What the task requires: Word for word, reproduce every line of the data.
--- Data in this exercise Enclosed Below ---
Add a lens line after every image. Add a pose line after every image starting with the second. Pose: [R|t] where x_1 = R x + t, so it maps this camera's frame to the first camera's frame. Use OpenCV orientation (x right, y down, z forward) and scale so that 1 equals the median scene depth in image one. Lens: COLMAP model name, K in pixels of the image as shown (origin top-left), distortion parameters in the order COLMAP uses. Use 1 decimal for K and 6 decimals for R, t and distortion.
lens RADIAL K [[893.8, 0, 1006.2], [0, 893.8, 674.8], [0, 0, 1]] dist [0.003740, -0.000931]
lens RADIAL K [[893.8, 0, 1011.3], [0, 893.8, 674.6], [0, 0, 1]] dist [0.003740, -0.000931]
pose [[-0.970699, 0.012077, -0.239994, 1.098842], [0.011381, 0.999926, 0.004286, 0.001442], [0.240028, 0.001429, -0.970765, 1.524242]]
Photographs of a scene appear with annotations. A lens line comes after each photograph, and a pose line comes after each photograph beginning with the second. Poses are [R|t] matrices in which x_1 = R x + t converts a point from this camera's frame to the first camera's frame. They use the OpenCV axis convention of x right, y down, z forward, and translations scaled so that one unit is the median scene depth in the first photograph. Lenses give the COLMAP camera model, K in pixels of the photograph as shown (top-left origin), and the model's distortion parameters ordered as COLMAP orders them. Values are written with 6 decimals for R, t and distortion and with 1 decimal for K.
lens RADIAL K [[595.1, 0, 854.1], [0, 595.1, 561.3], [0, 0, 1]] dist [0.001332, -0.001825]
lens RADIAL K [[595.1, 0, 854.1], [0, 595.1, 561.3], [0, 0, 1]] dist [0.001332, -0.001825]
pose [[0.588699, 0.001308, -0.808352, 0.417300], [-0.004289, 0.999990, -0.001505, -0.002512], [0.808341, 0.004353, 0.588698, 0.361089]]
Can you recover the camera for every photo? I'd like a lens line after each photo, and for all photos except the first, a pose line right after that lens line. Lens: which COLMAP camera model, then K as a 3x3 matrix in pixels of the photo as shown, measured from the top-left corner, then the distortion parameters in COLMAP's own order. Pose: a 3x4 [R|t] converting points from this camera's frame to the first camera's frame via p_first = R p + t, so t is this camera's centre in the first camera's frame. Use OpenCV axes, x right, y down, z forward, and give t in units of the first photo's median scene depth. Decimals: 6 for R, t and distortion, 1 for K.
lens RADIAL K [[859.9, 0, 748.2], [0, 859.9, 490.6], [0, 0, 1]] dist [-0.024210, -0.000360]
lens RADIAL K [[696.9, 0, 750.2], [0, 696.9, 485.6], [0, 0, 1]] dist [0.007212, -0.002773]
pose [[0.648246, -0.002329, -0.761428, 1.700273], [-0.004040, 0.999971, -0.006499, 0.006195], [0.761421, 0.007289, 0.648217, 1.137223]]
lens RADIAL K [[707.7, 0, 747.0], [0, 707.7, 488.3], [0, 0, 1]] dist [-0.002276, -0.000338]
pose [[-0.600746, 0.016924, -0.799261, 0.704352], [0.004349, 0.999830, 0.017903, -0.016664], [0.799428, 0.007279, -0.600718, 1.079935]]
--- End of Enclosed Data in this exercise ---
Written reply:
Add a lens line after every image. Add a pose line after every image starting with the second. Pose: [R|t] where x_1 = R x + t, so it maps this camera's frame to the first camera's frame. Use OpenCV orientation (x right, y down, z forward) and scale so that 1 equals the median scene depth in image one. Lens: COLMAP model name, K in pixels of the image as shown (origin top-left), distortion parameters in the order COLMAP uses. Use 1 decimal for K and 6 decimals for R, t and distortion.
lens RADIAL K [[893.8, 0, 1006.2], [0, 893.8, 674.8], [0, 0, 1]] dist [0.003740, -0.000931]
lens RADIAL K [[893.8, 0, 1011.3], [0, 893.8, 674.6], [0, 0, 1]] dist [0.003740, -0.000931]
pose [[-0.970699, 0.012077, -0.239994, 1.098842], [0.011381, 0.999926, 0.004286, 0.001442], [0.240028, 0.001429, -0.970765, 1.524242]]
Photographs of a scene appear with annotations. A lens line comes after each photograph, and a pose line comes after each photograph beginning with the second. Poses are [R|t] matrices in which x_1 = R x + t converts a point from this camera's frame to the first camera's frame. They use the OpenCV axis convention of x right, y down, z forward, and translations scaled so that one unit is the median scene depth in the first photograph. Lenses give the COLMAP camera model, K in pixels of the photograph as shown (top-left origin), and the model's distortion parameters ordered as COLMAP orders them. Values are written with 6 decimals for R, t and distortion and with 1 decimal for K.
lens RADIAL K [[595.1, 0, 854.1], [0, 595.1, 561.3], [0, 0, 1]] dist [0.001332, -0.001825]
lens RADIAL K [[595.1, 0, 854.1], [0, 595.1, 561.3], [0, 0, 1]] dist [0.001332, -0.001825]
pose [[0.588699, 0.001308, -0.808352, 0.417300], [-0.004289, 0.999990, -0.001505, -0.002512], [0.808341, 0.004353, 0.588698, 0.361089]]
Can you recover the camera for every photo? I'd like a lens line after each photo, and for all photos except the first, a pose line right after that lens line. Lens: which COLMAP camera model, then K as a 3x3 matrix in pixels of the photo as shown, measured from the top-left corner, then the distortion parameters in COLMAP's own order. Pose: a 3x4 [R|t] converting points from this camera's frame to the first camera's frame via p_first = R p + t, so t is this camera's centre in the first camera's frame. Use OpenCV axes, x right, y down, z forward, and give t in units of the first photo's median scene depth. Decimals: 6 for R, t and distortion, 1 for K.
lens RADIAL K [[859.9, 0, 748.2], [0, 859.9, 490.6], [0, 0, 1]] dist [-0.024210, -0.000360]
lens RADIAL K [[696.9, 0, 750.2], [0, 696.9, 485.6], [0, 0, 1]] dist [0.007212, -0.002773]
pose [[0.648246, -0.002329, -0.761428, 1.700273], [-0.004040, 0.999971, -0.006499, 0.006195], [0.761421, 0.007289, 0.648217, 1.137223]]
lens RADIAL K [[707.7, 0, 747.0], [0, 707.7, 488.3], [0, 0, 1]] dist [-0.002276, -0.000338]
pose [[-0.600746, 0.016924, -0.799261, 0.704352], [0.004349, 0.999830, 0.017903, -0.016664], [0.799428, 0.007279, -0.600718, 1.079935]]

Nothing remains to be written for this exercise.